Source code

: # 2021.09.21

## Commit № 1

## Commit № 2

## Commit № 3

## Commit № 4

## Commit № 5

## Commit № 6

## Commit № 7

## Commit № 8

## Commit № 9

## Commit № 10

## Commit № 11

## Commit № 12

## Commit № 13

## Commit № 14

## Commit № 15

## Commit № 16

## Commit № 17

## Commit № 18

=====

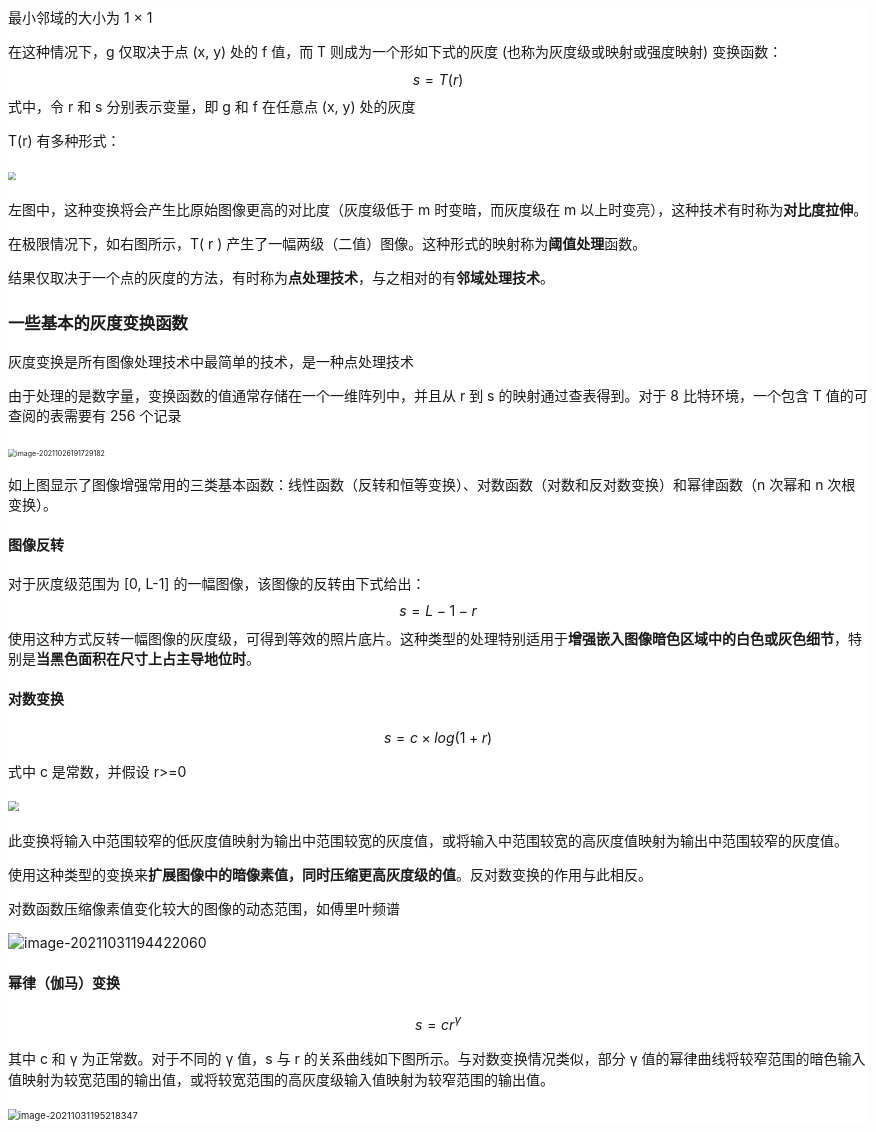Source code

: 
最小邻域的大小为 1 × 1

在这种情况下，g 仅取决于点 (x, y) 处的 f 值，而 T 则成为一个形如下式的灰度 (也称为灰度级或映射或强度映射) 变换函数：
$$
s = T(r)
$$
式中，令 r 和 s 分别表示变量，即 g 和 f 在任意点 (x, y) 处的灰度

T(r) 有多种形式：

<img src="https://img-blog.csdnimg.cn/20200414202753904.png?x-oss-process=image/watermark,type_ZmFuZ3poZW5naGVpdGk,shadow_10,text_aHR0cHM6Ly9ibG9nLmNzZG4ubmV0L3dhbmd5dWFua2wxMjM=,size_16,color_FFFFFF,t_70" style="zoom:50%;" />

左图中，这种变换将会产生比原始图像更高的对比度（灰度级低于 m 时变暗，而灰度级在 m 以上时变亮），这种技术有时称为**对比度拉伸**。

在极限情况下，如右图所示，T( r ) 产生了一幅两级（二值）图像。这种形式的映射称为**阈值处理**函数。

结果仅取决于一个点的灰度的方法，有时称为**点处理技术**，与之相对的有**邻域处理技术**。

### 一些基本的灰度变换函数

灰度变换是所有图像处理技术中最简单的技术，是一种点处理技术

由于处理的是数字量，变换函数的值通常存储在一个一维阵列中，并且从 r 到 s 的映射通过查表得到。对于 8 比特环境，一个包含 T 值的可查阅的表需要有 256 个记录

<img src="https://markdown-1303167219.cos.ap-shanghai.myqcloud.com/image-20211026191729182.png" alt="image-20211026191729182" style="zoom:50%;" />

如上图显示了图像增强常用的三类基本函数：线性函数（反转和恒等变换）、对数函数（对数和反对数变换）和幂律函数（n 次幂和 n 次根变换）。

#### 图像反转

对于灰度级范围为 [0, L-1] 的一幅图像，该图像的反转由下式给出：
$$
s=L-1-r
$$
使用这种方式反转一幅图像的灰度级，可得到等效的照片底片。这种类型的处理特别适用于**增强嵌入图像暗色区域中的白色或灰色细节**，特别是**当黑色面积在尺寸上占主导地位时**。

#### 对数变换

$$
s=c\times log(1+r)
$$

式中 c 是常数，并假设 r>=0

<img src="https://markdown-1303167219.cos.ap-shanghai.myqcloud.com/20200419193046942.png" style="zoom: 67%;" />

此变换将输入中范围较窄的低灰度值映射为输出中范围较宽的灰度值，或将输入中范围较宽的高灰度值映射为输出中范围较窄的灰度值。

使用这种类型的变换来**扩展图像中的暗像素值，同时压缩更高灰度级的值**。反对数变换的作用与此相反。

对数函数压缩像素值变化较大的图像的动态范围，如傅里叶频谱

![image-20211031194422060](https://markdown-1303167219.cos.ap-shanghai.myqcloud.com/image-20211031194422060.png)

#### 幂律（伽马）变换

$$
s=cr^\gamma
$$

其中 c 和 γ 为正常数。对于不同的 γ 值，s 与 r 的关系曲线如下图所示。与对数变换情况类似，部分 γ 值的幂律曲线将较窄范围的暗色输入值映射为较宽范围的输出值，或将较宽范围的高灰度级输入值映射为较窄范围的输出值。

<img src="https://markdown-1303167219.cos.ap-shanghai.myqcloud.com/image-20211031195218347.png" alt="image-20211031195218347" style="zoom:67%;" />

=====

Format the data as a Markdown table with the columns "No." and "Text", starting at the line that has "左图中，这种变换将会产生比原始图像更高的对比度（灰度级低于 m 时变暗，而灰度级在" and stopping after the line that has "由于处理的是数字量，变换函数的值通常存储在一个一维阵列中，并且从 r 到". Give each line its own numbered row, and skip blank lines.

ANSWER BELOW
| No. | Text |
|---|---|
| 1 | 左图中，这种变换将会产生比原始图像更高的对比度（灰度级低于 m 时变暗，而灰度级在 m 以上时变亮），这种技术有时称为**对比度拉伸**。 |
| 2 | 在极限情况下，如右图所示，T( r ) 产生了一幅两级（二值）图像。这种形式的映射称为**阈值处理**函数。 |
| 3 | 结果仅取决于一个点的灰度的方法，有时称为**点处理技术**，与之相对的有**邻域处理技术**。 |
| 4 | ### 一些基本的灰度变换函数 |
| 5 | 灰度变换是所有图像处理技术中最简单的技术，是一种点处理技术 |
| 6 | 由于处理的是数字量，变换函数的值通常存储在一个一维阵列中，并且从 r 到 s 的映射通过查表得到。对于 8 比特环境，一个包含 T 值的可查阅的表需要有 256 个记录 |